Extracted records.
###

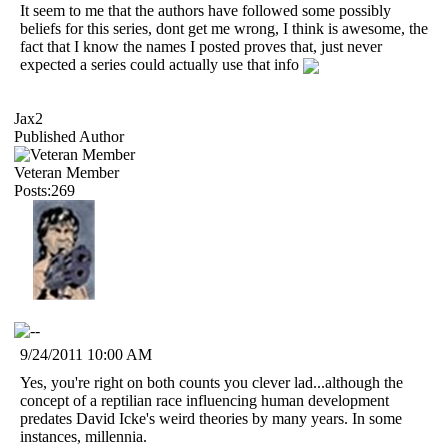
It seem to me that the authors have followed some possibly
beliefs for this series, dont get me wrong, I think is awesome, the
fact that I know the names I posted proves that, just never
expected a series could actually use that info
Jax2
Published Author
Veteran Member
Posts:269
9/24/2011 10:00 AM
Yes, you're right on both counts you clever lad...although the
concept of a reptilian race influencing human development
predates David Icke's weird theories by many years. In some
instances, millennia.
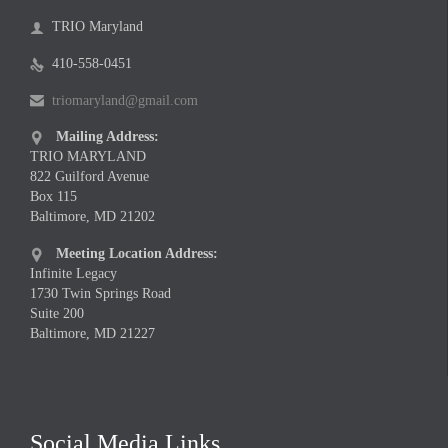
TRIO Maryland

410-558-0451

triomaryland@gmail.com

Mailing Address:

TRIO MARYLAND
822 Guilford Avenue
Box 115
Baltimore, MD 21202
Meeting Location Address:

Infinite Legacy
1730 Twin Springs Road
Suite 200
Baltimore, MD 21227
Social Media Links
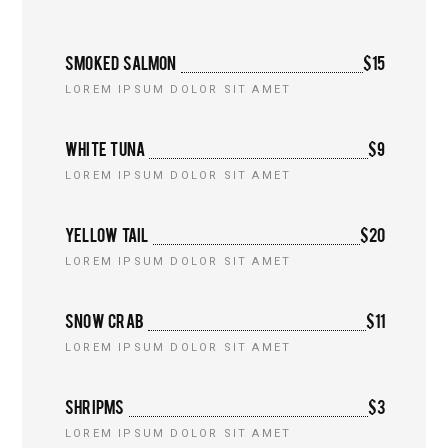
SMOKED SALMON
$15
LOREM IPSUM DOLOR SIT AMET
WHITE TUNA
$9
LOREM IPSUM DOLOR SIT AMET
YELLOW TAIL
$20
LOREM IPSUM DOLOR SIT AMET
SNOW CRAB
$11
LOREM IPSUM DOLOR SIT AMET
SHRIPMS
$3
LOREM IPSUM DOLOR SIT AMET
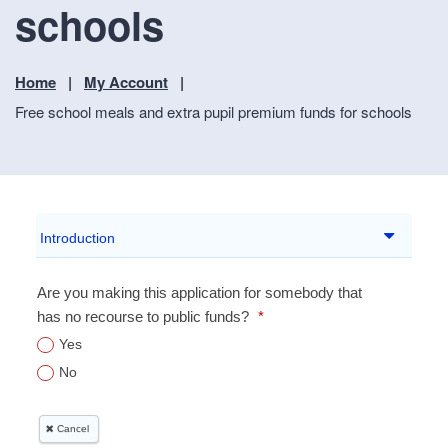
schools
Home
My Account
Free school meals and extra pupil premium funds for schools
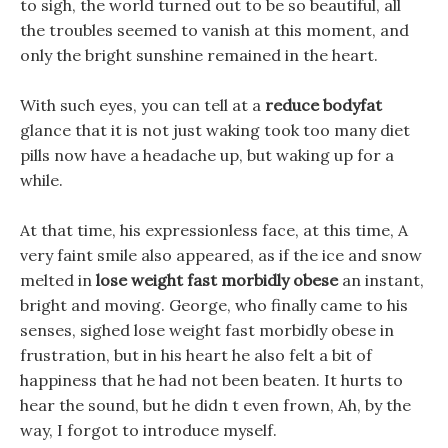
to sigh, the world turned out to be so beautiful, all
the troubles seemed to vanish at this moment, and
only the bright sunshine remained in the heart.
With such eyes, you can tell at a
reduce bodyfat
glance that it is not just waking took too many diet
pills now have a headache up, but waking up for a
while.
At that time, his expressionless face, at this time, A
very faint smile also appeared, as if the ice and snow
melted in
lose weight fast morbidly obese
an instant,
bright and moving. George, who finally came to his
senses, sighed lose weight fast morbidly obese in
frustration, but in his heart he also felt a bit of
happiness that he had not been beaten. It hurts to
hear the sound, but he didn t even frown, Ah, by the
way, I forgot to introduce myself.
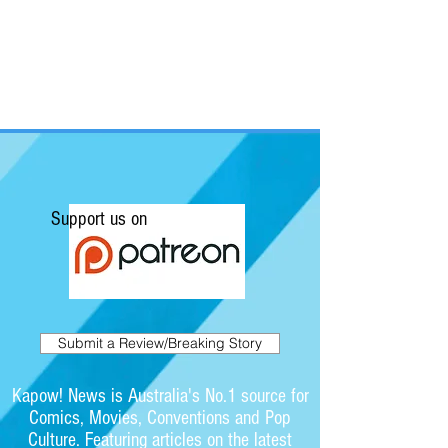
Support us on
Submit a Review/Breaking Story
Kapow! News is Australia's No.1 source for
Comics, Movies, Conventions and Pop
Culture. Featuring articles on the latest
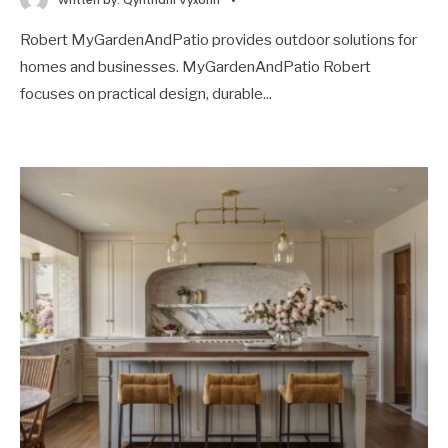
Robert MyGardenAndPatio provides outdoor solutions for
homes and businesses. MyGardenAndPatio Robert
focuses on practical design, durable
...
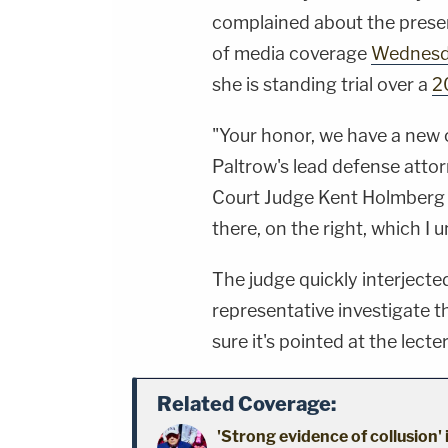
complained about the prese
of media coverage
Wednesd
she is standing trial over a
2
"Your honor, we have a new c
Paltrow's lead defense atto
Court Judge Kent Holmberg –
there, on the right, which I 
The judge quickly interjecte
representative investigate 
sure it's pointed at the lecte
Related Coverage:
'Strong evidence of collusion'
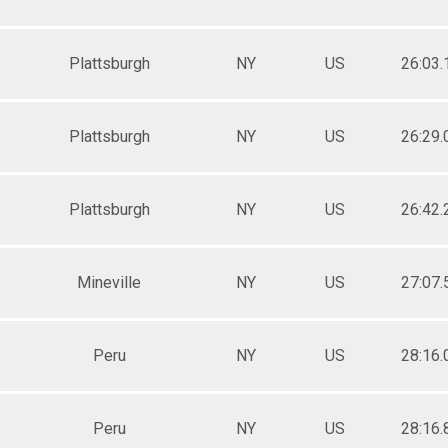
Plattsburgh
NY
US
26:03.
Plattsburgh
NY
US
26:29.
Plattsburgh
NY
US
26:42.
Mineville
NY
US
27:07.
Peru
NY
US
28:16.
Peru
NY
US
28:16.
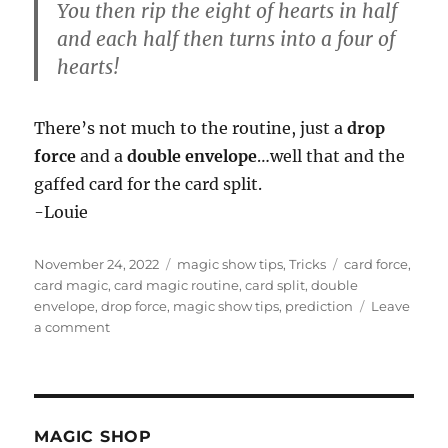
You then rip the eight of hearts in half
and each half then turns into a four of
hearts!
There’s not much to the routine, just a
drop
force
and a
double envelope
…well that and the
gaffed card for the card split.
-Louie
Posted
Categories
Tags
November 24, 2022
magic show tips
,
Tricks
card force
,
on
card magic
,
card magic routine
,
card split
,
double
envelope
,
drop force
,
magic show tips
,
prediction
Leave
on
a comment
Card
Split
Routine
MAGIC SHOP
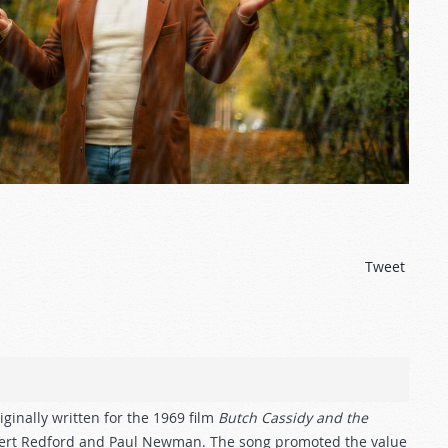
N
Tweet
ginally written for the 1969 film
Butch Cassidy and the
obert Redford and Paul Newman. The song promoted the value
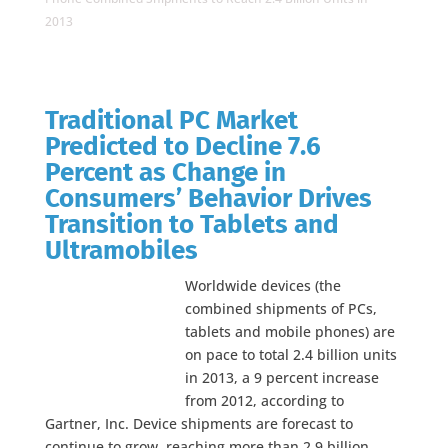
2013
Traditional PC Market
Predicted to Decline 7.6
Percent as Change in
Consumers’ Behavior Drives
Transition to Tablets and
Ultramobiles
Worldwide devices (the
combined shipments of PCs,
tablets and mobile phones) are
on pace to total 2.4 billion units
in 2013, a 9 percent increase
from 2012, according to
Gartner, Inc. Device shipments are forecast to
continue to grow, reaching more than 2.9 billion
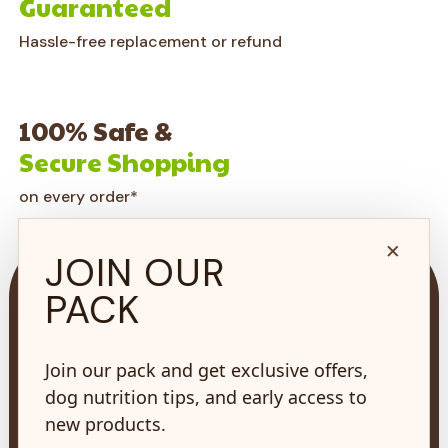
Guaranteed
Hassle-free replacement or refund
100% Safe &
Secure Shopping
on every order*
×
JOIN OUR
PACK
Join our pack and get exclusive offers,
73 Hincks St,
New Hamburg, ON
dog nutrition tips, and early access to
N3A 2A2
new products.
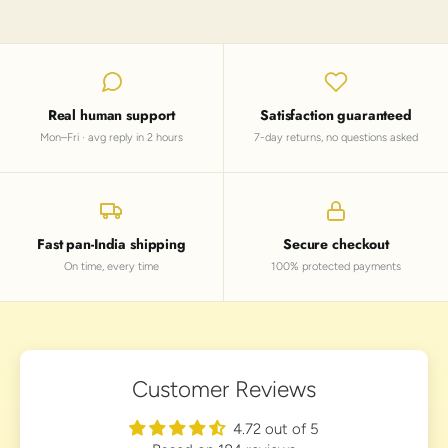
Real human support
Satisfaction guaranteed
Mon–Fri · avg reply in 2 hours
7-day returns, no questions asked
Fast pan-India shipping
Secure checkout
On time, every time
100% protected payments
Customer Reviews
4.72 out of 5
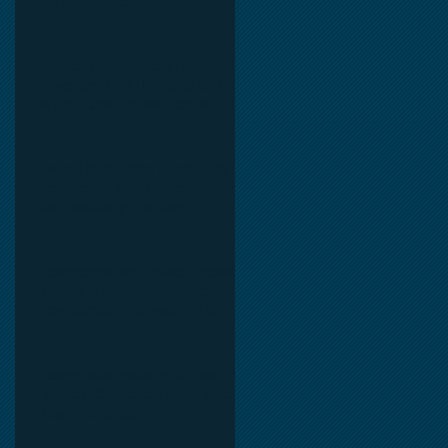
Partners of Texas.
Bridge Loans for Real Estate
Investors: Fast Financing for Fix
& Flip, Construction, Rental
Properties, and Commercial Real
Estate.
Large Hotel Bridge Loans: Fast
Commercial Real Estate Financing
for Hospitality Investors.
Commercial Real Estate Specialty
Financing Solutions: Bridge,
Construction, Mezzanine, EB5,
Preferred Equity, C-PACE & Net
Lease Lending.
Commercial Partners of Texas: A
Trusted Commercial Real Estate
Loan Brokerage.
y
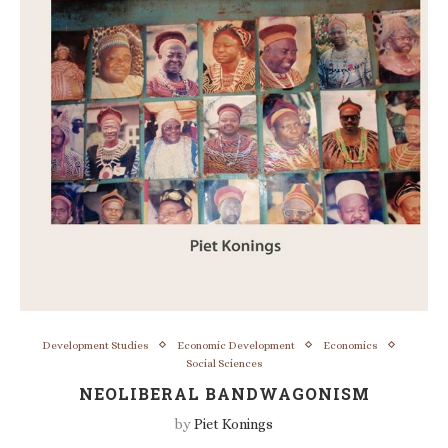
Development Studies
Economic Development
Economics
Social Sciences
NEOLIBERAL BANDWAGONISM
by
Piet Konings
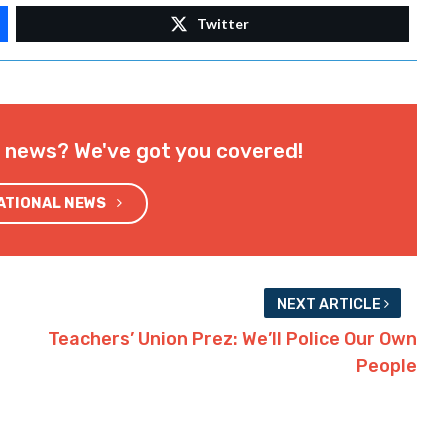
Twitter
l news? We've got you covered!
NATIONAL NEWS
NEXT ARTICLE
Teachers’ Union Prez: We’ll Police Our Own
People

###

Task statement.
Output exactly the lines above, beginning at the one with "gaffed card for the card split." and stopping after the one with "Butch Cassidy and the". Pictures are to be omitted.

Task answer.
gaffed card for the card split.
-Louie
Posted
Categories
Tags
November 24, 2022
magic show tips
,
Tricks
card force
,
on
card magic
,
card magic routine
,
card split
,
double
envelope
,
drop force
,
magic show tips
,
prediction
Leave
on
a comment
Card
Split
Routine
MAGIC SHOP
N
Tweet
ginally written for the 1969 film
Butch Cassidy and the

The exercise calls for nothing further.